Comic Strip Optical Character Recognition (CSOCR)

Home Screen

Inspiration

Programmatically reading text from images and natural language processing seem like such cool concepts. Using Siri or Alexa was such a mystery, and we wanted to delve into this world and decrypt it a little bit. Gaining an understanding of how these processes work would help us decide what we want to develop in the future.

What it does

This program displays a webpage where users can upload one or more images that have text. The application will extract the text from the images and display them along with their extracted text in addition to ordering them sequentially in conversation.

How we built it

Our application uses Dash, a Python library that uses React.js and Plotly.js to create the webpage layout, and Materialize, a responsive web framework to apply a clean, minimalistic design to the page. We based our program on Amazon's Textract, a text-extracting model, and Google's Word2Vec model, which implements the Word2Vec architecture to encode text with semantic embedding. Throughout the process, we used Dash's local server to debug and AWS Elastic Beanstalk to assist with version control and deployment.

Challenges we ran into

We originally tried to use a Tesseract model, but the accuracy proved to be insufficient even with custom training data. Therefore, we made the executive decision to switch to Textract. Additionally, we had trouble figuring out how to order the comics in the sample data, knowing that natural language processing was almost necessary and that neither of us had experience with this. Finally, one of the most concerning issues was making our application compatible with AWS Elastic Beanstalk. Our earlier versions had no problem with this, but when we added the conversationally sequential ordering, there were major bugs with the pyemd library, which is used by Gensim's Word Mover's Distance algorithm.

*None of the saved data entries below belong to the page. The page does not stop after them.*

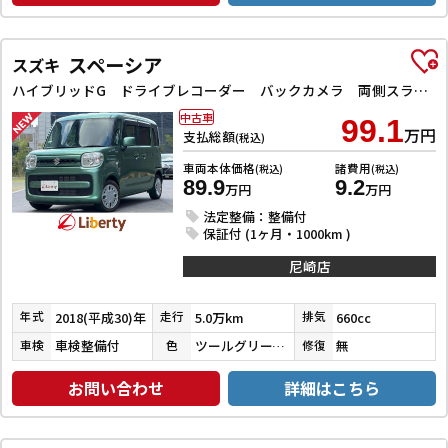
スペーシア
スズキ
ハイブリッドG ドライブレコーダー バックカメラ 両側スライドドア ナビ TV スマートキー アイドリングストップ 電動格納ミラー ベンチシート CVT ESC CD DVD再生 Bluetooth エアコン
中古車
99.1
万円
支払総額
(税込)
車両本体価格
諸費用
(税込)
(税込)
89.9
9.2
万円
万円
法定整備：整備付
保証付 (1ヶ月・1000km )
尼崎店
2018(平成30)年
5.0万km
660cc
年式
走行
排気
車検整備付
ツールグリーンパールメタリック
無
車検
色
修復
お問い合わせ
詳細はこちら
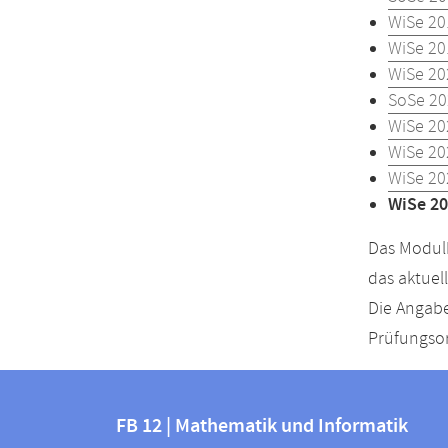
WiSe 20
WiSe 20
WiSe 20
SoSe 20
WiSe 20
WiSe 20
WiSe 20
WiSe 20
Das Modulh
das aktuel
Die Angabe
Prüfungsor
Kontakt
Kontaktinformationen
und
FB 12 | Mathematik und Informatik
FB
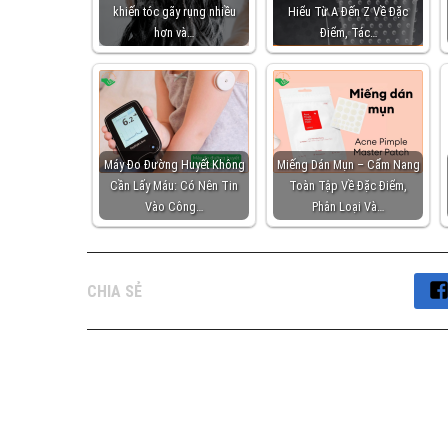
khiến tóc gãy rụng nhiều
Hiểu Từ A Đến Z Về Đặc
hơn và…
Điểm, Tác…
Máy Đo Đường Huyết Không
Miếng Dán Mụn – Cẩm Nang
Cần Lấy Máu: Có Nên Tin
Toàn Tập Về Đặc Điểm,
Vào Công…
Phân Loại Và…
CHIA SẺ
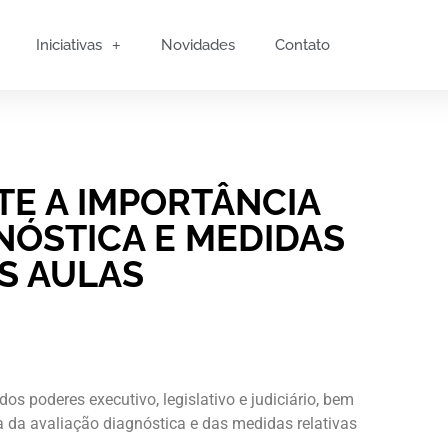
Iniciativas
Novidades
Contato
TE A IMPORTÂNCIA
NÓSTICA E MEDIDAS
S AULAS
os poderes executivo, legislativo e judiciário, bem
ia da avaliação diagnóstica e das medidas relativas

Accomplishments that we're proud of

Before today, we did not have much experience with artificial intelligence and APIs in general, but through extensive research, we were able to produce a working application using several machine learning models.

What we learned

We learned how to train an OCR program to recognize new fonts with improved accuracy. This makes it easier to customize models for specific use cases. Secondly, the integration of machine learning and front-end development proved to be a very diverse environment where our team was able to focus on areas of interest for the future. Perhaps the most important lesson we learned, however, was that even though a project idea may seem outside of the scope of our skill sets, focusing on progressing a little at a time will yield amazing results.